Task goal:
Starting at the line that holds "Katso kohdasta 1" and stopping at the line that holds "7.1. Turvallisen käsittelyn", restate the records below word for word, with both of those lines included.

Input data:
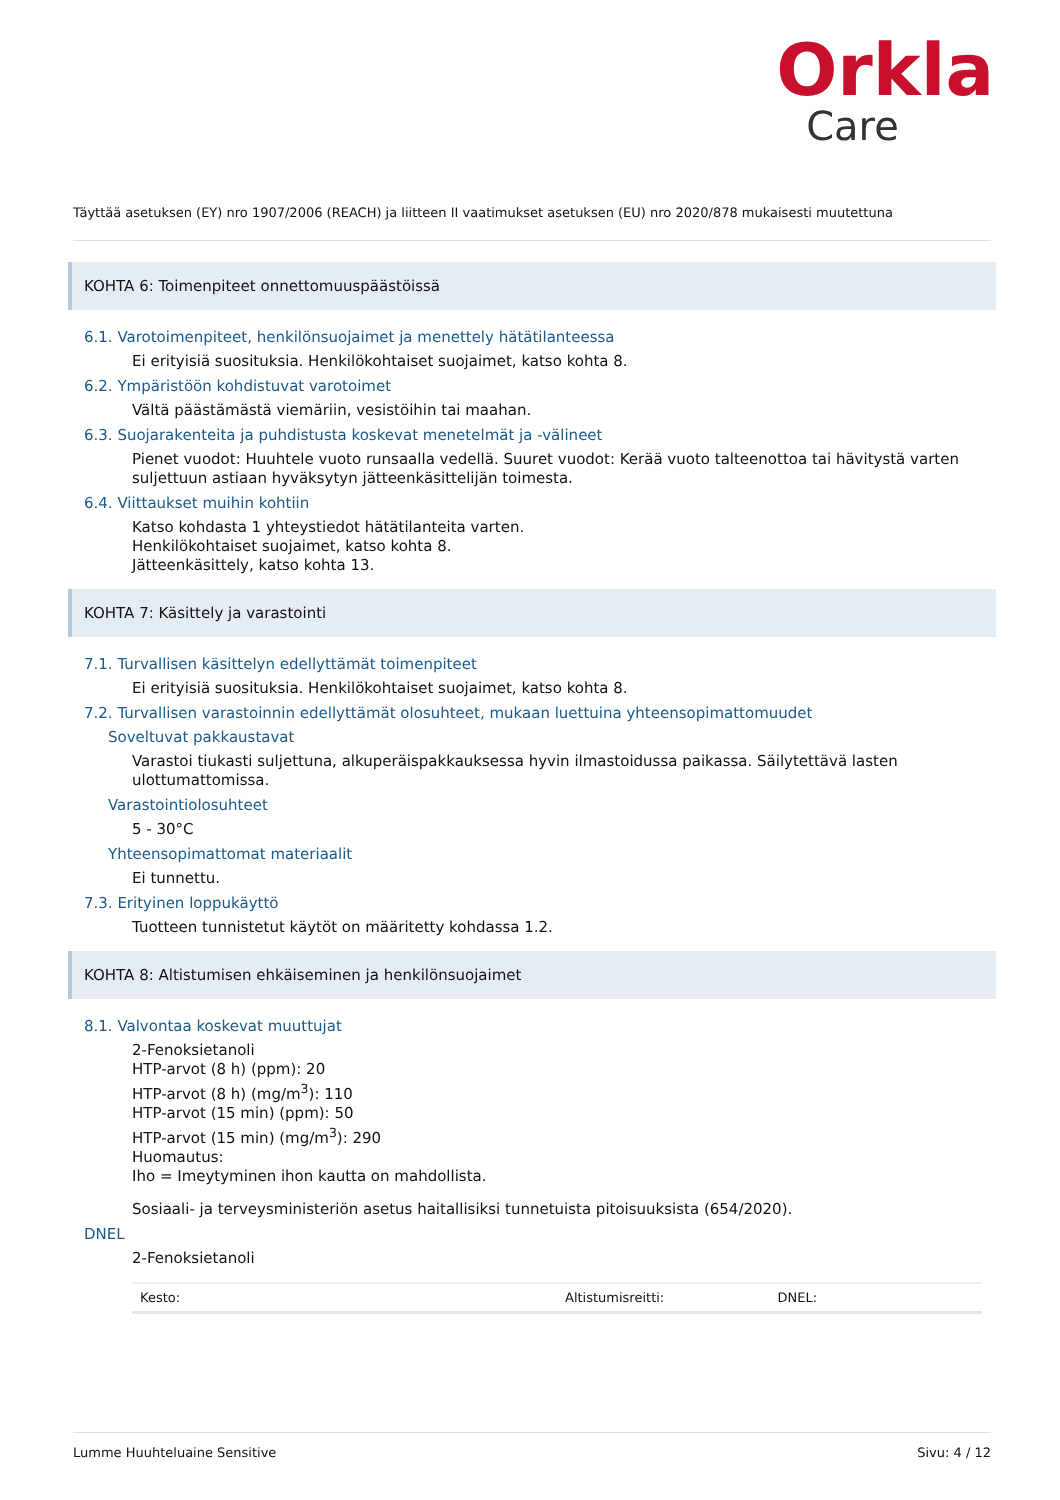Orkla
Care
Täyttää asetuksen (EY) nro 1907/2006 (REACH) ja liitteen II vaatimukset asetuksen (EU) nro 2020/878 mukaisesti muutettuna
KOHTA 6: Toimenpiteet onnettomuuspäästöissä
6.1. Varotoimenpiteet, henkilönsuojaimet ja menettely hätätilanteessa
Ei erityisiä suosituksia. Henkilökohtaiset suojaimet, katso kohta 8.
6.2. Ympäristöön kohdistuvat varotoimet
Vältä päästämästä viemäriin, vesistöihin tai maahan.
6.3. Suojarakenteita ja puhdistusta koskevat menetelmät ja -välineet
Pienet vuodot: Huuhtele vuoto runsaalla vedellä. Suuret vuodot: Kerää vuoto talteenottoa tai hävitystä varten suljettuun astiaan hyväksytyn jätteenkäsittelijän toimesta.
6.4. Viittaukset muihin kohtiin
Katso kohdasta 1 yhteystiedot hätätilanteita varten.
Henkilökohtaiset suojaimet, katso kohta 8.
Jätteenkäsittely, katso kohta 13.
KOHTA 7: Käsittely ja varastointi
7.1. Turvallisen käsittelyn edellyttämät toimenpiteet
Ei erityisiä suosituksia. Henkilökohtaiset suojaimet, katso kohta 8.
7.2. Turvallisen varastoinnin edellyttämät olosuhteet, mukaan luettuina yhteensopimattomuudet
Soveltuvat pakkaustavat
Varastoi tiukasti suljettuna, alkuperäispakkauksessa hyvin ilmastoidussa paikassa. Säilytettävä lasten ulottumattomissa.
Varastointiolosuhteet
5 - 30°C
Yhteensopimattomat materiaalit
Ei tunnettu.
7.3. Erityinen loppukäyttö
Tuotteen tunnistetut käytöt on määritetty kohdassa 1.2.
KOHTA 8: Altistumisen ehkäiseminen ja henkilönsuojaimet
8.1. Valvontaa koskevat muuttujat
2-Fenoksietanoli
HTP-arvot (8 h) (ppm): 20
HTP-arvot (8 h) (mg/m<sup>3</sup>): 110
HTP-arvot (15 min) (ppm): 50
HTP-arvot (15 min) (mg/m<sup>3</sup>): 290
Huomautus:
Iho = Imeytyminen ihon kautta on mahdollista.
Sosiaali- ja terveysministeriön asetus haitallisiksi tunnetuista pitoisuuksista (654/2020).
DNEL
2-Fenoksietanoli
| Kesto: | Altistumisreitti: | DNEL: |
| --- | --- | --- |
Lumme Huuhteluaine Sensitive Sivu: 4 / 12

Problem solution:
Katso kohdasta 1 yhteystiedot hätätilanteita varten.
Henkilökohtaiset suojaimet, katso kohta 8.
Jätteenkäsittely, katso kohta 13.
KOHTA 7: Käsittely ja varastointi
7.1. Turvallisen käsittelyn edellyttämät toimenpiteet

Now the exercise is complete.